What are the examples of bad laziness then?
The one I notice most often is writing all the code in one place. Either it’s an if you need to add or a whole feature. We have some fear to create new methods or classes. It’s easier for us to add an if to an existing method. But after several additions, the method may become really large and unreadable.
It’s even worse when it comes to classes – we are afraid to extract some functionalities to another class and instead add everything to the existing one and finally we may end up with code smell called God Object. It’s a code smell that is described as “an object that knows too much or does too much”.
Another thing about separation and creating new “files” is to create simple objects which carry some information and sometimes behavior. I often see classes where the return parameter is an array containing multiple indexes, because someone needed to return more than one thing, and often – if not always – related things. Instead of returning arrays, you can create an object called DTO (Data transfer object) to transfer the data through the layers of your application. We tend to operate on primitives as they are objects – it often requires some hacks from us to be able to “add some behavior” to a primitive or a set of primitives. But maybe it would be better to create a dedicated object that will encapsulate the primitives and provide us with methods representing expected behavior?

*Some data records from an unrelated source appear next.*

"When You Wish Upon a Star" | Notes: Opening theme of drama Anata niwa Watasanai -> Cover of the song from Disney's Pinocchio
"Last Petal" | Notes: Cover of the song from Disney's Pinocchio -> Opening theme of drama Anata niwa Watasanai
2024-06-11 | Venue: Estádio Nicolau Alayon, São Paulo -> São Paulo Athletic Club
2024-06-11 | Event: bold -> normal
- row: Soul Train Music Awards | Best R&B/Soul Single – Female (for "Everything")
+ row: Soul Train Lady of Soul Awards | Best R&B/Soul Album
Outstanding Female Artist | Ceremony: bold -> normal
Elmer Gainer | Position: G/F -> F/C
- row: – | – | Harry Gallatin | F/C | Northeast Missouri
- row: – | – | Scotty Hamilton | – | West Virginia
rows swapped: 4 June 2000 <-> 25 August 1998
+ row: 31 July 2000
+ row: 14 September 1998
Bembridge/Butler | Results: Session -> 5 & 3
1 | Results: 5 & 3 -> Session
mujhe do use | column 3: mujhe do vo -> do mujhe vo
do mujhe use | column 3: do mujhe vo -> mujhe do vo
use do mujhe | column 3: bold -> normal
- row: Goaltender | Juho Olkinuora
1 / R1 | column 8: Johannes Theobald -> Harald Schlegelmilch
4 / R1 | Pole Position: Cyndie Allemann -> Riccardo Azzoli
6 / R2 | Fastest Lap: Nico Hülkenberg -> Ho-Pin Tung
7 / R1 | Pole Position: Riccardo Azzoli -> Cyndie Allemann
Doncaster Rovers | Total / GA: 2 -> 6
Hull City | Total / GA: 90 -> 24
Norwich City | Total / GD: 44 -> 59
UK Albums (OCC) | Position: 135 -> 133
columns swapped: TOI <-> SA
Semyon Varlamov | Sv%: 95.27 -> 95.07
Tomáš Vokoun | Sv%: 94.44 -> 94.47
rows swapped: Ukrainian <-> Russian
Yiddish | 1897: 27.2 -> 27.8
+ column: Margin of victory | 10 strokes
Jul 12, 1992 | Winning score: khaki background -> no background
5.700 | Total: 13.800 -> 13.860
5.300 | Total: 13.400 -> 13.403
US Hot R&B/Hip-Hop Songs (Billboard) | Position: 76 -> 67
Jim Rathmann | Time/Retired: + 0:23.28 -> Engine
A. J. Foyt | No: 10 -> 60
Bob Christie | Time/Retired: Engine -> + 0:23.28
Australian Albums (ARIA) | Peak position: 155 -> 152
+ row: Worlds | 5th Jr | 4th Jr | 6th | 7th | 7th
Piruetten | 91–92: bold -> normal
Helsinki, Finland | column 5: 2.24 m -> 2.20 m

The last thing about bad laziness I would like to mention is quick fixing. So, your colleague wants you to add some index to the response or change the date format? Yeah, no problem. It’s just one line of code, there’s no need to check if it works. It has to work. Well, it often doesn’t. You save 5 minutes on not testing it – either running your unit tests or clicking the functionality – but if it doesn’t work your colleague will have to get back to you, and he/she will be frustrated. You will need to check the code again and a 5-minute fix turns into an hour of going back and forth. If you had only tested it the first time…
A quick sum up:
Laziness can be good. Beware of the bad laziness, otherwise it can get ugly
Reinventing the wheel is almost always a bad idea. Just use packages someone has already created. 30 minutes of research can save you many hours of bug fixing and you can also use the package in your other projects
Automating your work will help you to focus on a problem that you need to solve. You will have more time to be creative.
Design patterns are good.
Don’t be afraid to create small methods or even classes that have just one method and one field. If it’s reasonable, of course.
Test your code before you push it to repo.